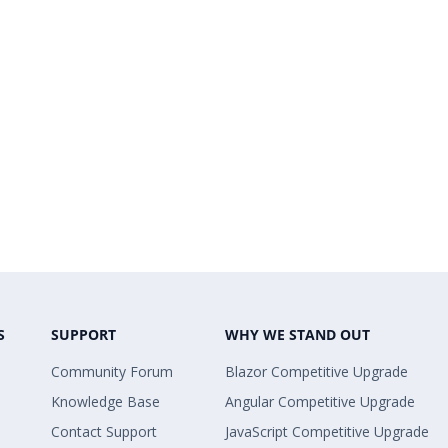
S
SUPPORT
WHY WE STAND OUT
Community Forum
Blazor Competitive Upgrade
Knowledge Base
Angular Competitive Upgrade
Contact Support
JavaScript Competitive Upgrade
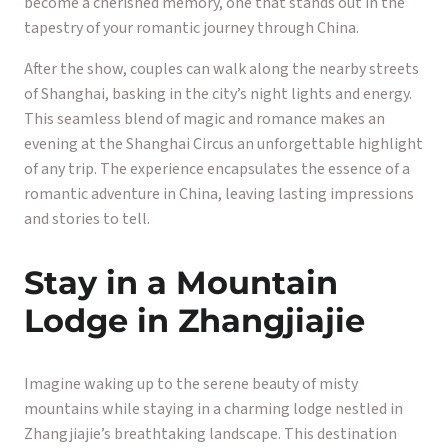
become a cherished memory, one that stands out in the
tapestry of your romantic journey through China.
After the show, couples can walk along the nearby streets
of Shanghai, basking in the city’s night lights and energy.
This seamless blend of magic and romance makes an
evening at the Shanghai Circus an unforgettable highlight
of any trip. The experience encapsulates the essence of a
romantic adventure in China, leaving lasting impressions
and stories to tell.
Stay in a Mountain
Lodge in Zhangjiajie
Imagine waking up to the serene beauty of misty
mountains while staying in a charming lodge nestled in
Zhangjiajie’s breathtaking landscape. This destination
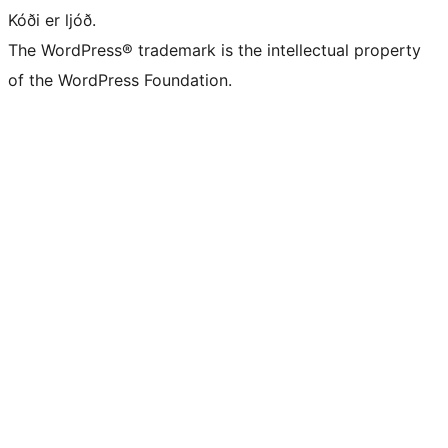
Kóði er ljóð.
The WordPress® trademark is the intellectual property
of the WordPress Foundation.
════════
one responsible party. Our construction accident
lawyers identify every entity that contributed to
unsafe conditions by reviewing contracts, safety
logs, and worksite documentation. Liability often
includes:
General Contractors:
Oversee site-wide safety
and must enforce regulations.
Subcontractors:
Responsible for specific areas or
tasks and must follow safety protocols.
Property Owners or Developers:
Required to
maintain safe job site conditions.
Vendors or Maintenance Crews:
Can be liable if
════════
EXERCISE REQUIREMENTS. Among the lines of these entries, find those that contain "Competitive". Give their number and nothing else.

REPLY. 3